Together, the co-founders built the IWBCA as a research-informed, prevention-first organization dedicated to closing the global awareness gap surrounding deep vein thrombosis (DVT), pulmonary embolism (PE), and clotting disorders that disproportionately affect women. The IWBCA is an organization built on lived evidence and grounded in accountability, serving as a stark reminder that survival should not depend on luck, timing, or self-advocacy alone.

 

Prevention begins where women are heard, believed, and equipped with the science to protect their own lives. Yet thrombosis—when counted by its underlying mechanism—claims an estimated 17 million lives worldwide each year and still receives less than three percent of all federal research funding directed toward thrombosis-related disease. It is from this disparity that the IWBCA continues its work, confronting a silent epidemic that rewards intervention after crisis while neglecting prevention before it.

PREVENTION INITIATIVES

IWBCA Upstream Health Initiative™

Real progress in women’s health begins before the crisis. It begins upstream, in the space where prevention should take place, but rarely does. For too long, healthcare has waited downstream, pulling women out of the current only after they have been swept under by disease. The system has perfected the rescue but neglected the prevention. Once a woman is pulled from the current, the treatment begins and rarely ends. Symptoms are managed, not eliminated. Medication becomes permanent, and patients become customers for life.

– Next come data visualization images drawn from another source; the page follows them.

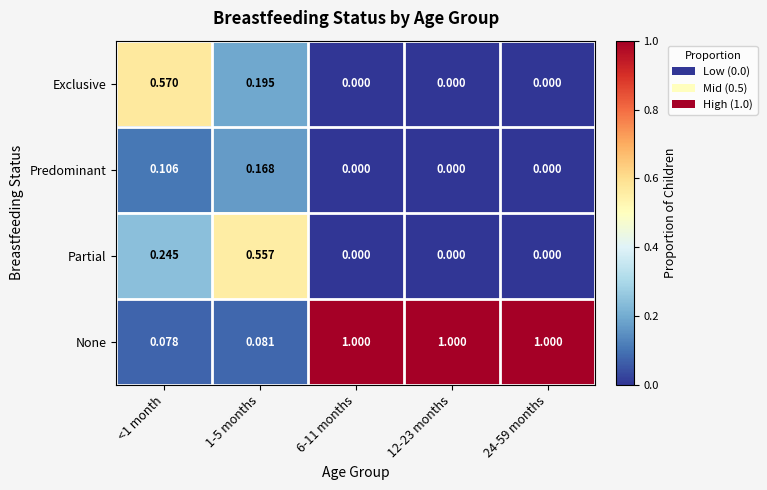

Which series has the largest range (max minus min)?

None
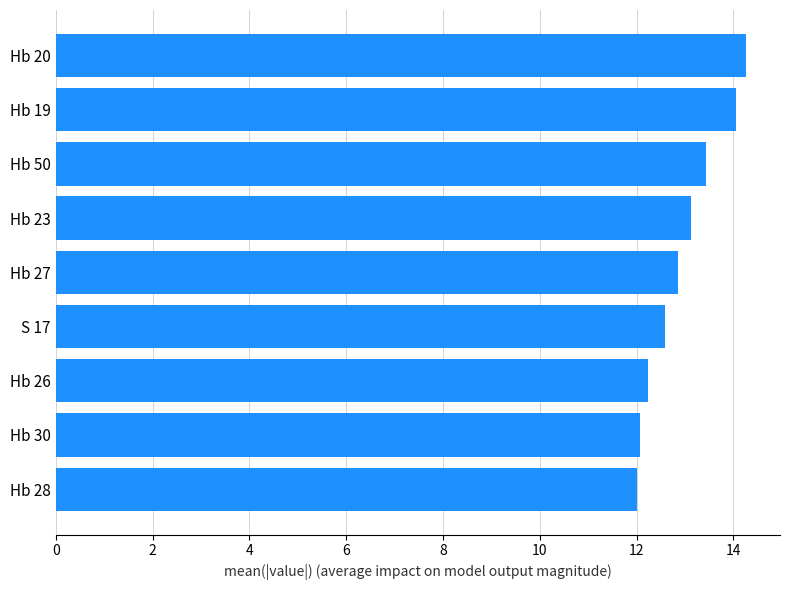

True or false: the data shows 12.9 at Hb 27.

True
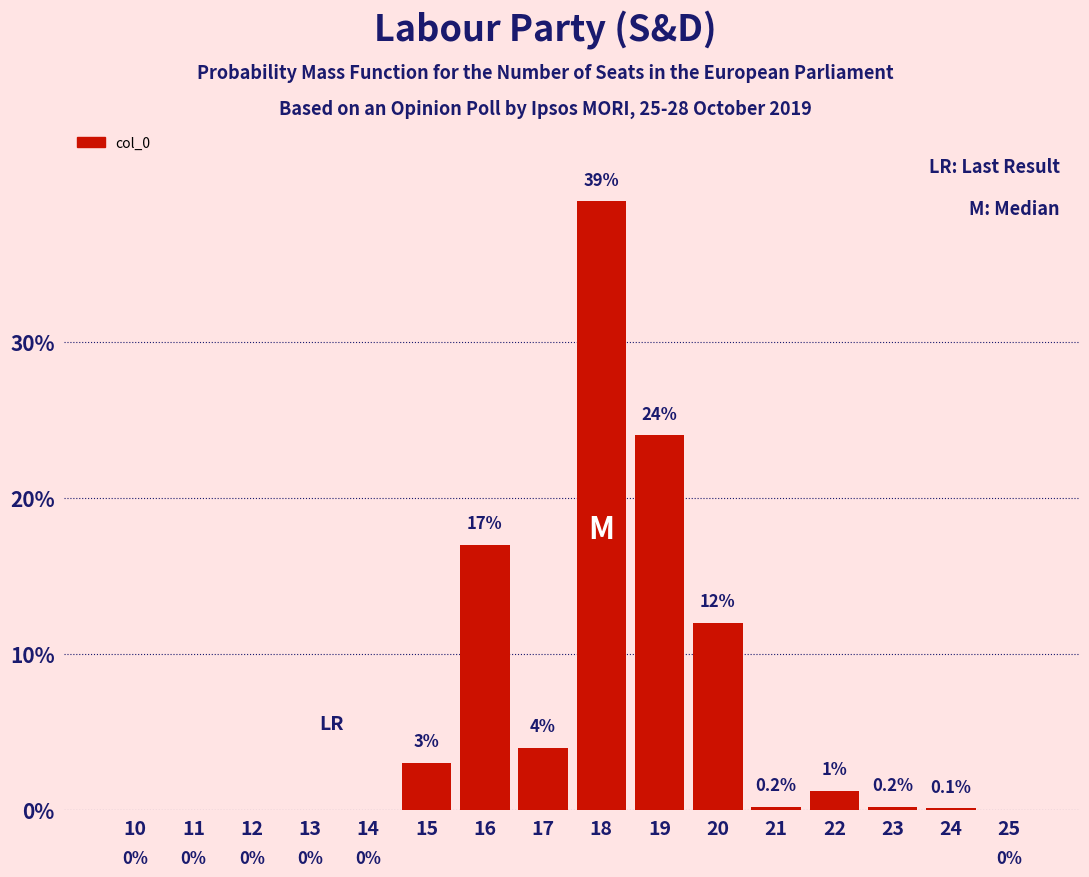

Reading right to left, list all the values displayed in this chart.

25=0.0	24=0.1	23=0.2	22=1.2	21=0.2	20=12.0	19=24.0	18=39.0	17=4.0	16=17.0	15=3.0	14=0.0	13=0.0	12=0.0	11=0.0	10=0.0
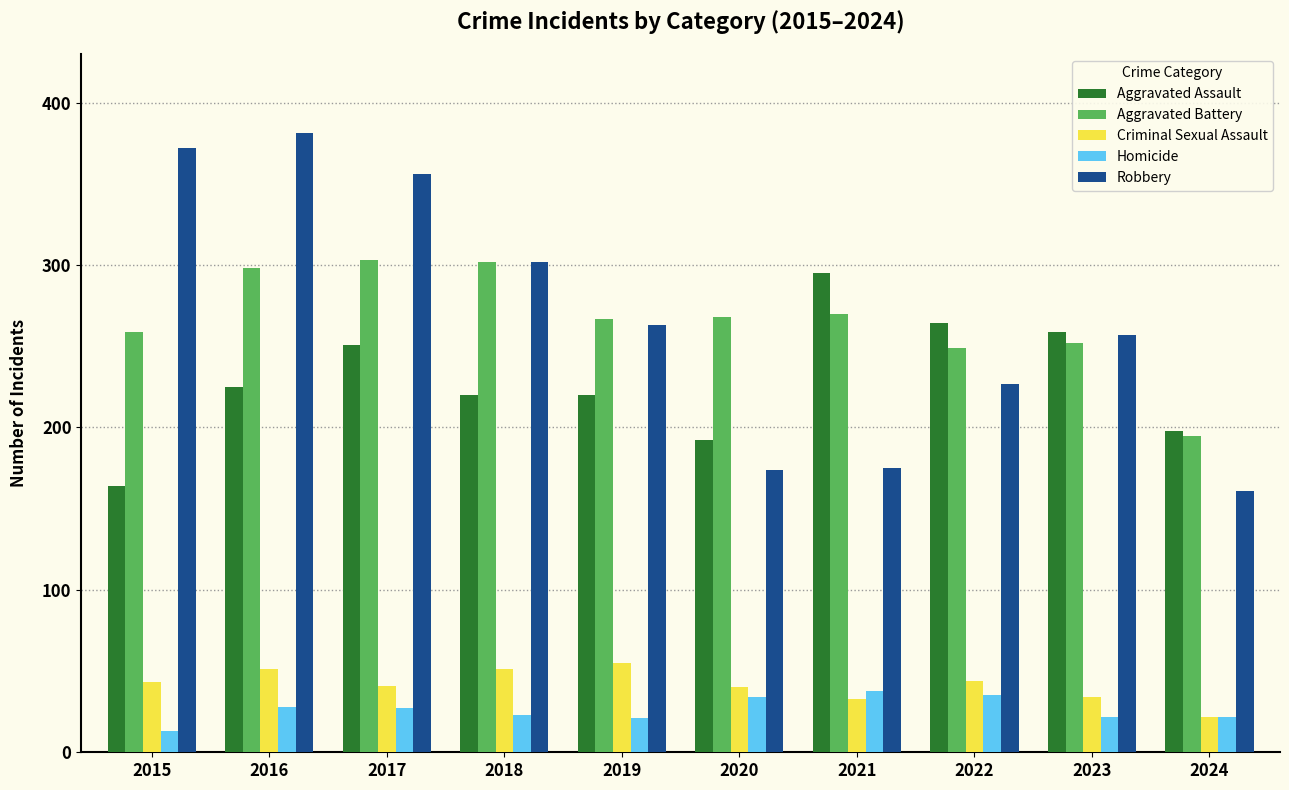

At how many categories does at least one series exceed 282?

5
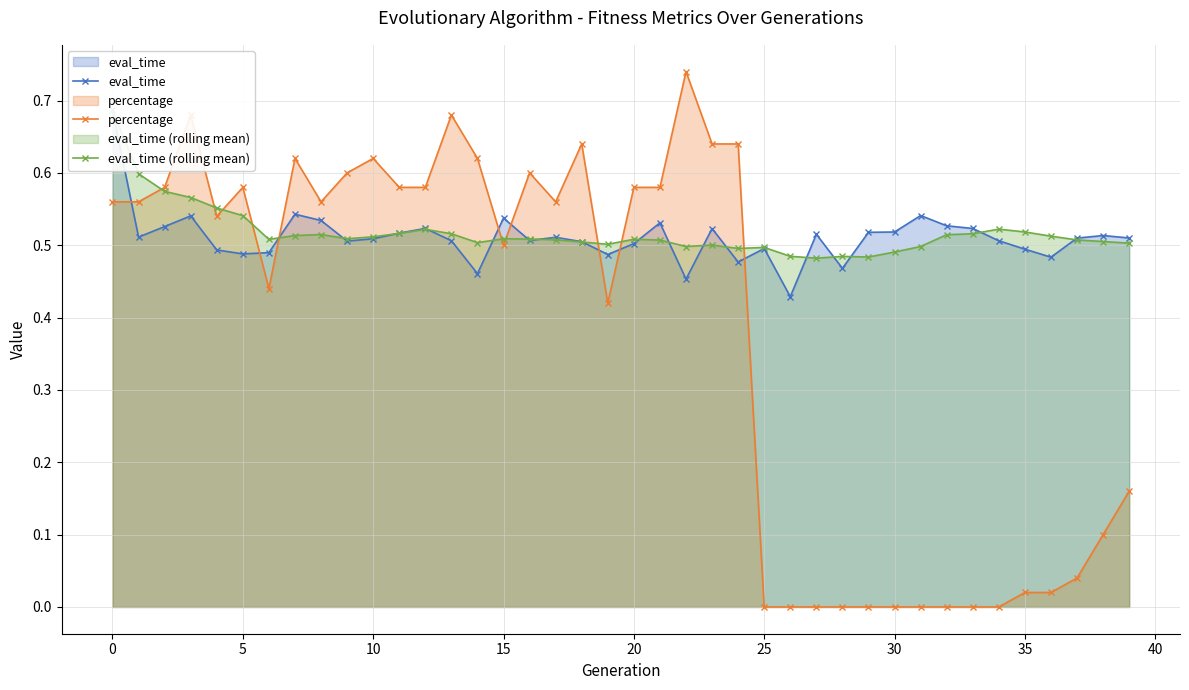

What is the difference between the maximum and minimum values in the eval_time (rolling mean) series?

0.2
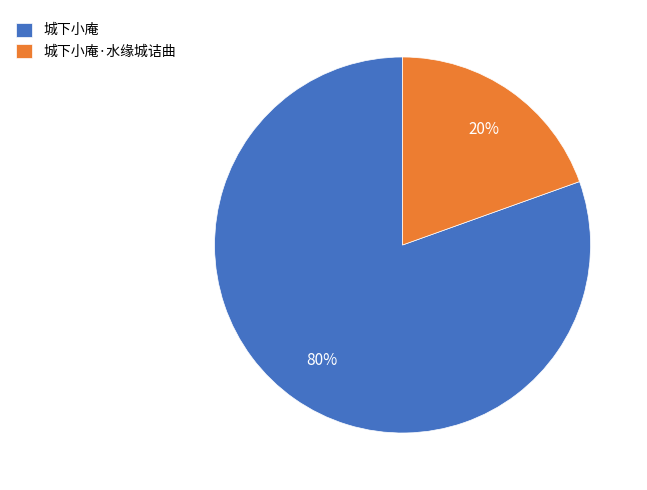

Between 城下小庵·水缘城诘曲 and 城下小庵, which is larger?

城下小庵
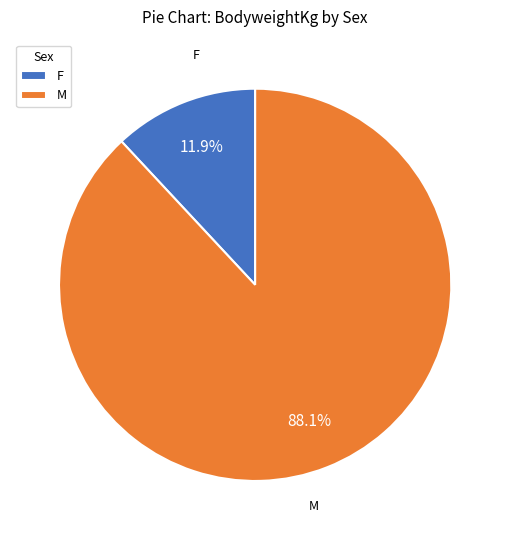

Rank the categories by value from highest to lowest.

M, F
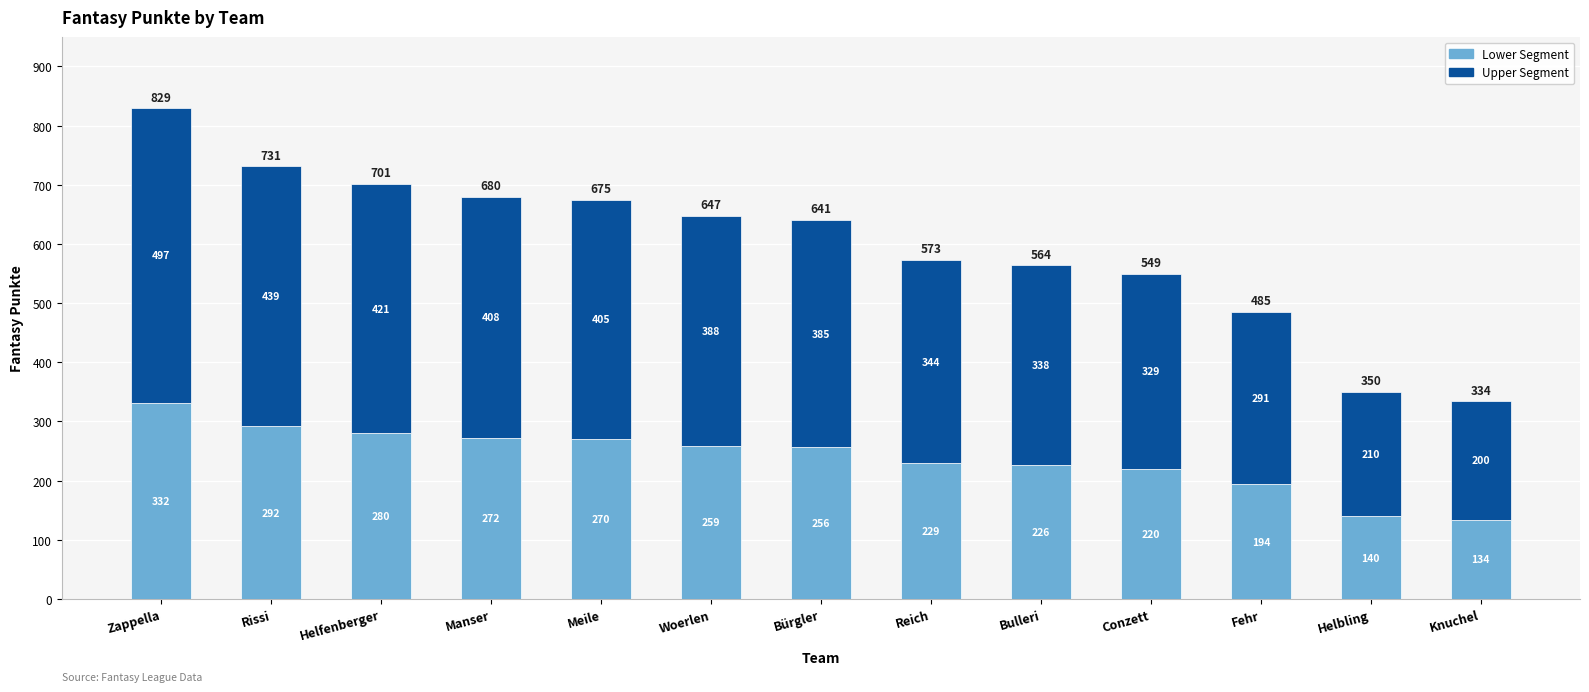

Is it true that Lower Segment equals 364 at Bulleri?

False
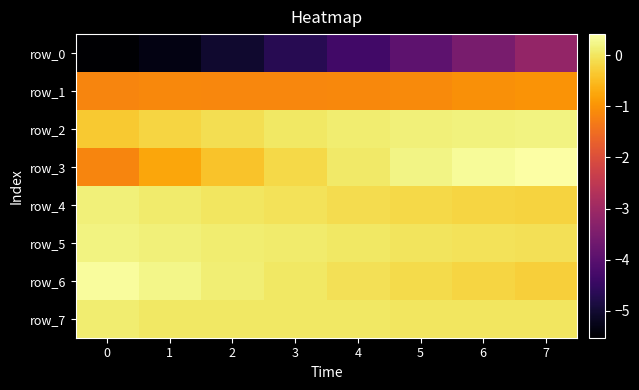

Reading left to right, what are all the values shown in this chart?

row_0: -5.5	-5.3	-5.0	-4.7	-4.3	-3.9	-3.5	-3.1
row_1: -1.2	-1.1	-1.2	-1.2	-1.1	-1.1	-1.0	-1.0
row_2: -0.3	-0.2	-0.1	0.0	0.1	0.1	0.2	0.2
row_3: -1.2	-0.7	-0.4	-0.2	0.1	0.2	0.3	0.4
row_4: 0.1	0.1	0.0	-0.0	-0.1	-0.1	-0.2	-0.2
row_5: 0.2	0.1	0.1	0.1	0.0	-0.0	-0.0	-0.1
row_6: 0.3	0.2	0.1	0.0	-0.1	-0.1	-0.2	-0.3
row_7: 0.1	0.0	0.0	0.0	0.0	0.0	0.0	0.0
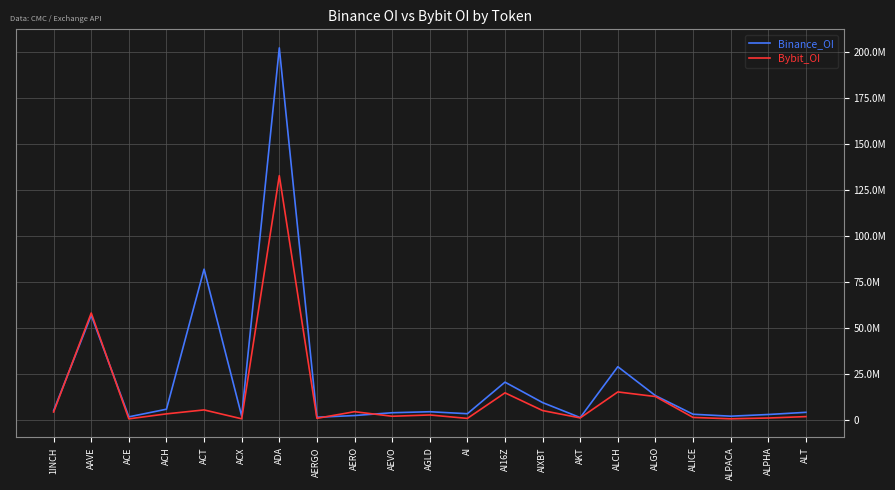

What is the highest value of the Bybit_OI series?

132787514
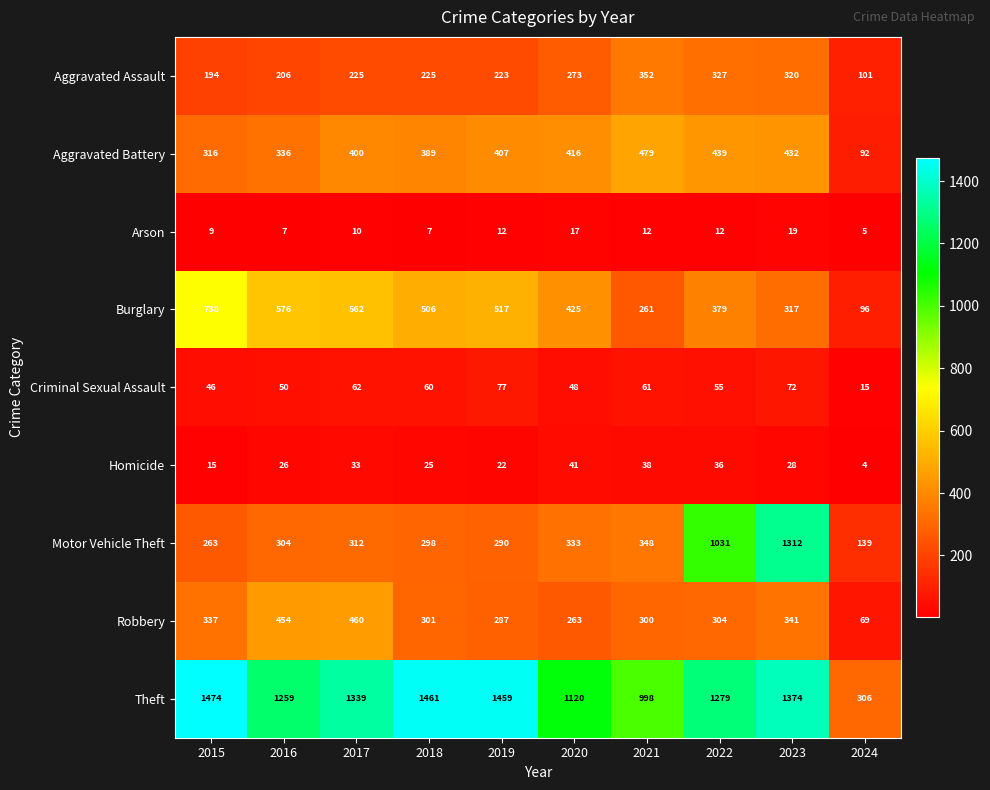

How many series are shown in this chart?

9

The IWBCA Upstream Health Initiative™ is committed to reversing that pattern. The initiative shifts the focus to the source of risk, where early testing, accurate assessment, and education can keep women from ever falling into the depths of disease in the first place. This approach redefines prevention as an active standard of care, not a hopeful afterthought. Our purpose is simple: stop disease before it begins and to create a healthcare model that values protection over lifelong management.